И вот она прозвучала. Никто не шелохнется, но конвойные знают, где чье место, и уже идут двое, и повторяют фамилию, а если замешкаться – стаскивают за ноги. Потом хватают за шиворот – выталкивают в коридор.

Звучит следующая фамилия. И никогда не знаешь, сколько человек выкликнут на этот раз.

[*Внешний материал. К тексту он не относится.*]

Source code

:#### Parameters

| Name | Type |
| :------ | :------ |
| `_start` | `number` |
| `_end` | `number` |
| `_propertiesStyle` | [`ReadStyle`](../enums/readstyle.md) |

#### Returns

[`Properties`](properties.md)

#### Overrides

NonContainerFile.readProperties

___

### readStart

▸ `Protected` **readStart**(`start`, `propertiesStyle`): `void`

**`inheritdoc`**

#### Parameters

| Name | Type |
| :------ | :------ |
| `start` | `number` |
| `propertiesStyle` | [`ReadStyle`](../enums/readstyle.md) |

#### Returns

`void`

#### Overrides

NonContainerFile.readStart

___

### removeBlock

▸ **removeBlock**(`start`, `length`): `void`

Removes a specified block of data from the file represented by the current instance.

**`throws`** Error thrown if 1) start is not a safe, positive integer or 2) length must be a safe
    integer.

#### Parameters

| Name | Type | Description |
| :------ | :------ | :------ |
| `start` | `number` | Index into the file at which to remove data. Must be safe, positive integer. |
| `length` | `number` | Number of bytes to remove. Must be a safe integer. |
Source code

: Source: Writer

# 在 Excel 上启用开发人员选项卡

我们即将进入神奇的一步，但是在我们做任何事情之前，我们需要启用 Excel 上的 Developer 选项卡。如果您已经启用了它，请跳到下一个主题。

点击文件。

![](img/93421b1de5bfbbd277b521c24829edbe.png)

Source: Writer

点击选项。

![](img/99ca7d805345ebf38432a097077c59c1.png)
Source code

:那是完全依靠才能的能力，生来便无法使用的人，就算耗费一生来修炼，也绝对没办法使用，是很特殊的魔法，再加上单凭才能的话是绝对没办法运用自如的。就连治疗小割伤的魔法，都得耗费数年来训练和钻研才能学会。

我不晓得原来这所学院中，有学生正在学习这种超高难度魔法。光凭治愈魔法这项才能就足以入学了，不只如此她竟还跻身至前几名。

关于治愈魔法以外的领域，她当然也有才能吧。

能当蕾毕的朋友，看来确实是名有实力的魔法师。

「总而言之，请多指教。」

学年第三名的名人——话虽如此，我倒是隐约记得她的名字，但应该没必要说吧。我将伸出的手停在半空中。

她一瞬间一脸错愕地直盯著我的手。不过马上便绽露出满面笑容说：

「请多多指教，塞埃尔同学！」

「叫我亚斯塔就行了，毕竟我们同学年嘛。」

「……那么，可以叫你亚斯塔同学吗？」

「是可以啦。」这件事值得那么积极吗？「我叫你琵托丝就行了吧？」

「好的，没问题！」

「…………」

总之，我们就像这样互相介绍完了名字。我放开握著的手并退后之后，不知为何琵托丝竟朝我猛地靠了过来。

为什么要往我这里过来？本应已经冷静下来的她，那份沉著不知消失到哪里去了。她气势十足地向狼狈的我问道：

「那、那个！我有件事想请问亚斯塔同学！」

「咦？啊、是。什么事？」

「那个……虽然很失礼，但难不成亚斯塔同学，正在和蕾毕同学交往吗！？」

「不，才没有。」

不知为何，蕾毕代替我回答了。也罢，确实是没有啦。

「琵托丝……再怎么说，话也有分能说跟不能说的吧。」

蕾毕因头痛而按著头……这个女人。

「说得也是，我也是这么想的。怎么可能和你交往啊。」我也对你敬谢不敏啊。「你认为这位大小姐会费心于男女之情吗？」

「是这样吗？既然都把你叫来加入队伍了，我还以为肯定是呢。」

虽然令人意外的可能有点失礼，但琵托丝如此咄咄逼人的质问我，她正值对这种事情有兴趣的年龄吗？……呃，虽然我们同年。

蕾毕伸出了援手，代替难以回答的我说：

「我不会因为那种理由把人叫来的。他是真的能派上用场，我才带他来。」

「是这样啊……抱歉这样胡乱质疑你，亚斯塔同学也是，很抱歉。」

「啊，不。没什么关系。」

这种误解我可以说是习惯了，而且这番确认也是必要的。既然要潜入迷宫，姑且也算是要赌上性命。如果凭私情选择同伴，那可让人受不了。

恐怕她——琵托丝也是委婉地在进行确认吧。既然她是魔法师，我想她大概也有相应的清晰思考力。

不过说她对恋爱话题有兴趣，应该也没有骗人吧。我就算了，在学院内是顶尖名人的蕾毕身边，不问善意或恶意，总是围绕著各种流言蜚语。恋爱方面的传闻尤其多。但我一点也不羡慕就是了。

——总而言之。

В первую ночь, когда Антон еще думал, что попал на Шпалерную по недоразумению и этот жуткий ритуал его коснуться не может, больше всего потрясла не грубость охранников, а то, что первый вызванный не мог сам идти, его волокли под руки, и из штанин вытекала жижа, а человек был видный, широкоплечий, с красивым и мужественным лицом. Потом-то Антон видел такое много раз.


Недавно пришла в голову мысль, поразившая своей верностью. И ведь не прочитал где-нибудь, сам додумался.

Революция, которую принято изображать девой с картины Делакруа, победой высоких идеалов над прозой скотского бытия, на самом деле являет собой нечто прямо противоположное – торжество грубой физиологии над всем красивым и достойным, что только есть в человеке.

Провозвестием грядущего победительного оскотинивания была некая мучительная подробность события, которое – Антон знал – всю жизнь будет для него примером величественной победы духа над плотью. В то страшное утро, когда Паша с плачем ворвалась к нему в комнату и сказала, что отец и мать умерли, Антон сначала окоченел, а потом хотел броситься в гостиную. Но Паша удержала.

– Не ходи, не надо пока.

– Почему? – пролепетал он.

– Татьяна Ипатьевна помираючи обсикались. После уложу ее, обмою, пол подотру, тогда пойдешь, попрощаешься. – И, глядя на его перекосившееся лицо, добавила. – Это ладно, мой дед, когда отходил, вовсе обдристался.

Никуда Антон не пошел, остался у себя. И сколько ни пытался вычеркнуть из памяти эту ничего не меняющую ерунду, не получалось. Она засела намертво и марала, портила всю красоту величественного акта любви и самопожертвования.

Вот и с революцией вышло так же, только в тысячу крат хуже.

Начиналось ликованием и взлетом духа, праздником кумача и мимозы. Все ходили с блаженными лицами, опьяненные свободой. А что теперь, полтора года спустя? Страх, поголовное озверение, шкурничество. Воцарились и правят бал самые низменные инстинкты, хищные законы выживания. А во что превратился Петроград? Куда ни глянь, в глаза лезет всякая гадость: зимой – желтый от мочи снег, летом – гниющие отбросы, выбитые стекла, кучи дерьма во дворе. И всё ждешь, что затянувшийся кошмар кончится, ждешь перемен к лучшему, потому что хуже уже не бывает, а потом видишь – бывает, еще как бывает!